## [Texte étudié]

++++++++

Articles récents \ Monde Les droits des femmes, de la Conférence de Pékin en 1995 à aujourd’hui en 2025

L’année 2025 marque les trente ans de la Déclaration et du Programme d’action de Beijing, adoptés lors de la Conférence mondiale sur les femmes de l’Organisation des Nations Unies (ONU) en 1995. C’est un anniversaire important pour les droits des femmes dans le monde. Selon ONU femmes, ils constituent « le plan le plus complet et le plus visionnaire jamais créé pour parvenir à l’égalité des droits pour toutes les femmes et les filles ».

Ce n’est probablement pas ce qu’on appelle un sujet « grand public », mais c’est un enjeu majeur pour la moitié de l’humanité et pour la société tout entière. C’est en tout cas l’occasion de faire un point sur l’évolution des droits des femmes sur notre planète bleue, rougie ces dernières années par la prolifération des conflits sanglants, le record historique du montant global des budgets de défense, tous Etats confondus, et l’augmentation du nombre de morts violentes, en zone de guerre ou en temps de paix.

++++++++

## [Liste jointe]
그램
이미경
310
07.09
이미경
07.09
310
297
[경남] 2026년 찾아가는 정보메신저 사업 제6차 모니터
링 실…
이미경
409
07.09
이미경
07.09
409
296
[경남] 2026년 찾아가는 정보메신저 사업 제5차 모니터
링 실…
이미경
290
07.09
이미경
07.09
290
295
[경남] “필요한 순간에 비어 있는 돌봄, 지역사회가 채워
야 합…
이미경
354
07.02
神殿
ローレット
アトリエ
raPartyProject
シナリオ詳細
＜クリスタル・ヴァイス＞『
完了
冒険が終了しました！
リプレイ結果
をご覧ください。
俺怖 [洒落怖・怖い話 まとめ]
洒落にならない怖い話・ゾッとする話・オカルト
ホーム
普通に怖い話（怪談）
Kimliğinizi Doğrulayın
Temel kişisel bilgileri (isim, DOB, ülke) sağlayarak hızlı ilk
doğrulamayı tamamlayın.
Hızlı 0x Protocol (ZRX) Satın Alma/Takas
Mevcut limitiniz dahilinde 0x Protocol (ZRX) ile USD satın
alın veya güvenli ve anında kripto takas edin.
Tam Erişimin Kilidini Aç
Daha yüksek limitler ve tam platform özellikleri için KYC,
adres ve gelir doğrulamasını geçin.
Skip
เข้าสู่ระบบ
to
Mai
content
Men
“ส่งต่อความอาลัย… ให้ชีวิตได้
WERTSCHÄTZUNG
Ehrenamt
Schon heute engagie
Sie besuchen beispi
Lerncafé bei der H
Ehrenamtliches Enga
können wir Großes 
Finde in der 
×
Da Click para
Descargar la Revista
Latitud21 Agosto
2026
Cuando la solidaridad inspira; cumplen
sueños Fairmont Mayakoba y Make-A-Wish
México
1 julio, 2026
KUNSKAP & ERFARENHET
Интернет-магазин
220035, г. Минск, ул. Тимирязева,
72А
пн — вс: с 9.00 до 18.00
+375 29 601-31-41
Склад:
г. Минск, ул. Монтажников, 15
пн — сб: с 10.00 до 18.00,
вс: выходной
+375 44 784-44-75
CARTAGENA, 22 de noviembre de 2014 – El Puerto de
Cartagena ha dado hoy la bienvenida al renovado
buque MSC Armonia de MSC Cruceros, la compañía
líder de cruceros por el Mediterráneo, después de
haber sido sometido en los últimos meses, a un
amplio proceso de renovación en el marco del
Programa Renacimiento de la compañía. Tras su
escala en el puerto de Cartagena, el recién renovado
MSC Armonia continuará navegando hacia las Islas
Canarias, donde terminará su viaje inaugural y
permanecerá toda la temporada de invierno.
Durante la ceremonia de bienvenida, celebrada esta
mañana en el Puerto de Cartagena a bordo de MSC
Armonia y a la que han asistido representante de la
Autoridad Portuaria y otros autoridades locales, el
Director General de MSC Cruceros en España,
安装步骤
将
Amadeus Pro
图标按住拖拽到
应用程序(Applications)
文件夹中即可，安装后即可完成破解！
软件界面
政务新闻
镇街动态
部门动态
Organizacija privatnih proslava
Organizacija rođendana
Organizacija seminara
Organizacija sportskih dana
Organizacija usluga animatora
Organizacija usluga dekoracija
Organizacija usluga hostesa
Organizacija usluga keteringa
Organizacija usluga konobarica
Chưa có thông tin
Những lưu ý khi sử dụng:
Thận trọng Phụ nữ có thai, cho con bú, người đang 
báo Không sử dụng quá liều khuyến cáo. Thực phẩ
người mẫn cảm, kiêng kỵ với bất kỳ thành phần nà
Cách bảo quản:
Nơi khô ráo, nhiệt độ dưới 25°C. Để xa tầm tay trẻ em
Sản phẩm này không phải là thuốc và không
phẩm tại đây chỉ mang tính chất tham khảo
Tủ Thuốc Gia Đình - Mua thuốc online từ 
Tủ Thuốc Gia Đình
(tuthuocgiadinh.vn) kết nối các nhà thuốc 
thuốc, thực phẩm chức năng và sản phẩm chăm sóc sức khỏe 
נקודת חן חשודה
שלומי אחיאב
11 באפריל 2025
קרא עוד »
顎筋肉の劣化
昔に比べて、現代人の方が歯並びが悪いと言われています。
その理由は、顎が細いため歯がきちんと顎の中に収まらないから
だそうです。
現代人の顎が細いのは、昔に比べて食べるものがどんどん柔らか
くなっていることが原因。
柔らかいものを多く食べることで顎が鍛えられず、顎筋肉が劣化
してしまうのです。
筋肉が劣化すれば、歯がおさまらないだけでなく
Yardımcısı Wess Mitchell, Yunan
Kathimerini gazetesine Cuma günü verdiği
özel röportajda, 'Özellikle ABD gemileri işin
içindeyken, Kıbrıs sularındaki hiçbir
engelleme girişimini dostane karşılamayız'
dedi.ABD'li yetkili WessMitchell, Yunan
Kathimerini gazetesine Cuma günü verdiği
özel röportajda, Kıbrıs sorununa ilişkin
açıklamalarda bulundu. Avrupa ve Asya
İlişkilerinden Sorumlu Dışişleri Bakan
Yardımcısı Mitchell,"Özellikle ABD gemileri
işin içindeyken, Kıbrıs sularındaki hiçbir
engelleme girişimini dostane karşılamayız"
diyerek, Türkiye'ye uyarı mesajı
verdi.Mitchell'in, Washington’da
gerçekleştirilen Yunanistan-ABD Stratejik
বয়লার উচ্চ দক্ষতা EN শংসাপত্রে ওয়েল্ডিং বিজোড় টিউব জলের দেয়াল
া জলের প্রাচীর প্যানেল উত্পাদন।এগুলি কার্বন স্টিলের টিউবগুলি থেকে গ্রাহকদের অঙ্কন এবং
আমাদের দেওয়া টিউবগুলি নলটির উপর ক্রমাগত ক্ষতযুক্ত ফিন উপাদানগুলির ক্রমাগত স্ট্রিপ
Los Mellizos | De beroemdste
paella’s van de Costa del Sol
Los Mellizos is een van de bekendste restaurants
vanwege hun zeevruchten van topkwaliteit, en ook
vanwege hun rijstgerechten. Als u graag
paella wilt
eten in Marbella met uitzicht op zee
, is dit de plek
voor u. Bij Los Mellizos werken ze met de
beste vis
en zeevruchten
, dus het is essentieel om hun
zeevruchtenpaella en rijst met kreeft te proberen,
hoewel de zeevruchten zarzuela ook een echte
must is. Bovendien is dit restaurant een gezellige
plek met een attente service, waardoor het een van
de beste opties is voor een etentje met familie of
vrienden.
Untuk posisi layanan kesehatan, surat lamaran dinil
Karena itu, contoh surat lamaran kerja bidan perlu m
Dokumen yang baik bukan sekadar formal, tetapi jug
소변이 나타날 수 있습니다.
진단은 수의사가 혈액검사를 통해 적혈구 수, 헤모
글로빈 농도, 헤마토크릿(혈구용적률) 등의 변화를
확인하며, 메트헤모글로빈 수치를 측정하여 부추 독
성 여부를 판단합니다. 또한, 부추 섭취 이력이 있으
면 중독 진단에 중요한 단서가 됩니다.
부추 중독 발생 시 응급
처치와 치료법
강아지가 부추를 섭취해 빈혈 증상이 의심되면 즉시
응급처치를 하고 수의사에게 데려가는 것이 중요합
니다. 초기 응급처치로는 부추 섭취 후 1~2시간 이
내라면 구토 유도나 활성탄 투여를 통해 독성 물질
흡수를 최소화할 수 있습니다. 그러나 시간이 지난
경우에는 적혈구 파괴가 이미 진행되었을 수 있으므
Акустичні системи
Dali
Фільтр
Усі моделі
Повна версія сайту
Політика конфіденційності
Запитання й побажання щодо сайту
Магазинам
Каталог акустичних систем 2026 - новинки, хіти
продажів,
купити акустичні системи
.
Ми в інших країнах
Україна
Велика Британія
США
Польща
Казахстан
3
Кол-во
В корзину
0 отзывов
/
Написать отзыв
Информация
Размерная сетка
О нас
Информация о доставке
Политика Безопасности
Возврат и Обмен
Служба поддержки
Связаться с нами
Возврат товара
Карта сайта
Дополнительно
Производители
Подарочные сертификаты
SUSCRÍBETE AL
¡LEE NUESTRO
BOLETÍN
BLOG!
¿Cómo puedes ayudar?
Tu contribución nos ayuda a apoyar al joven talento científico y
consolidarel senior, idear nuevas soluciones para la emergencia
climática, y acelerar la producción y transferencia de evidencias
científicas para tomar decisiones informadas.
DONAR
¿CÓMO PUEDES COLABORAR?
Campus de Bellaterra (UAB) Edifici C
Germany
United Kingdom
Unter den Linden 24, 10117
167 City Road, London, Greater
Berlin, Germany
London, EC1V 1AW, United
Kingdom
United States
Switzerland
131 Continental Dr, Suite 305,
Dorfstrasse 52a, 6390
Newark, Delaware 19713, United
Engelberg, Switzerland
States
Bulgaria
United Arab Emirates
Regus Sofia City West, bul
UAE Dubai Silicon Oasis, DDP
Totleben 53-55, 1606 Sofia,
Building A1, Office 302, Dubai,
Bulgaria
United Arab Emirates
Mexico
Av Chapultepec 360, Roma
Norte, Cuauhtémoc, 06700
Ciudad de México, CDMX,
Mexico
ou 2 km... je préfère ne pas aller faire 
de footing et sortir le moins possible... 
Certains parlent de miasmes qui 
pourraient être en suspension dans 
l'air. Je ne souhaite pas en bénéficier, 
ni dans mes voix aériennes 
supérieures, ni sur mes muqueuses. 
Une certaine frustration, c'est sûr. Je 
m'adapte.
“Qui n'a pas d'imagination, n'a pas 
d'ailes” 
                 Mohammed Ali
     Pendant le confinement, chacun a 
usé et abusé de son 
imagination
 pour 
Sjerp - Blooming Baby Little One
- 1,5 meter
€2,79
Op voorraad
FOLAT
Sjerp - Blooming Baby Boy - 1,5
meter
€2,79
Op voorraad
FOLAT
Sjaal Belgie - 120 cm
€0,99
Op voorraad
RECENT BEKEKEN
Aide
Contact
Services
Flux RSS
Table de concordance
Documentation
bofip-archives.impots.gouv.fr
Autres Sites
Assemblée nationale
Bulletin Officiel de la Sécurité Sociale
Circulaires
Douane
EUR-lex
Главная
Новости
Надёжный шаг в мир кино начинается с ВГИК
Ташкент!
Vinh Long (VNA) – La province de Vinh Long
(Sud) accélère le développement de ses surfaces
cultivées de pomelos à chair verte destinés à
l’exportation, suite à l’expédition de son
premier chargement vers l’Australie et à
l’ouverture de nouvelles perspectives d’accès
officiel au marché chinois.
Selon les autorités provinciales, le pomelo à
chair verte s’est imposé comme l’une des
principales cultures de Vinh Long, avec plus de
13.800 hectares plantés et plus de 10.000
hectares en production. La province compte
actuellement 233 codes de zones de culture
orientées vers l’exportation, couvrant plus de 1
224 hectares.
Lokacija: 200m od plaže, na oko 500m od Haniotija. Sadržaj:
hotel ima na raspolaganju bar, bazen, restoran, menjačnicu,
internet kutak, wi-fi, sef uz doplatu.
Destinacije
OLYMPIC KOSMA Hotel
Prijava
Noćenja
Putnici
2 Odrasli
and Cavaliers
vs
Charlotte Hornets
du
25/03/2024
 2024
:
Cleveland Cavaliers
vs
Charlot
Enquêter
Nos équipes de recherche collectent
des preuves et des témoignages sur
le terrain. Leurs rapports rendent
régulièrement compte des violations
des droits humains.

++++++++

## [Consignes]
• 1. Selon le texte sur les droits des femmes, quel anniversaire l'année 2025 marque-t-elle ?
• 2. Rédigez la suite du texte sur les droits des femmes, à partir de sa dernière phrase.

## [Vos réponses]
• 1. Les trente ans de la Déclaration et du Programme d'action de Beijing, adoptés en 1995 lors de la Conférence mondiale sur les femmes de l'ONU.

• 2.
Chine, septembre 1995. Des centaines d’Etats membres des Nations Unies et d’organisations non gouvernementales (ONG), des milliers de délégué.es de gouvernements et d’institutions, des milliers de femmes et d’hommes – des femmes essentiellement – de la société civile internationale, des expert.es, des militant.es, au total 17 000 personnes, se pressent à Pékin (on dit Beijing aujourd’hui), pour la quatrième Conférence mondiale sur les femmes organisée par l’ONU. Cet évènement hors normes allait marquer un tournant dans l’histoire des droits des femmes et donner naissance à la Déclaration et la Plateforme d’Action de Pékin, adoptée par un consensus mondial des 189 Etats formant les Nations Unies. Elle produira un cadre global pour promouvoir l’égalité des sexes et l’émancipation des femmes et des filles au niveau international, décliné en douze domaines critiques, considérés comme les obstacles fondamentaux à l’autonomisation des femmes et à leur accès à l’égalité réelle avec les hommes.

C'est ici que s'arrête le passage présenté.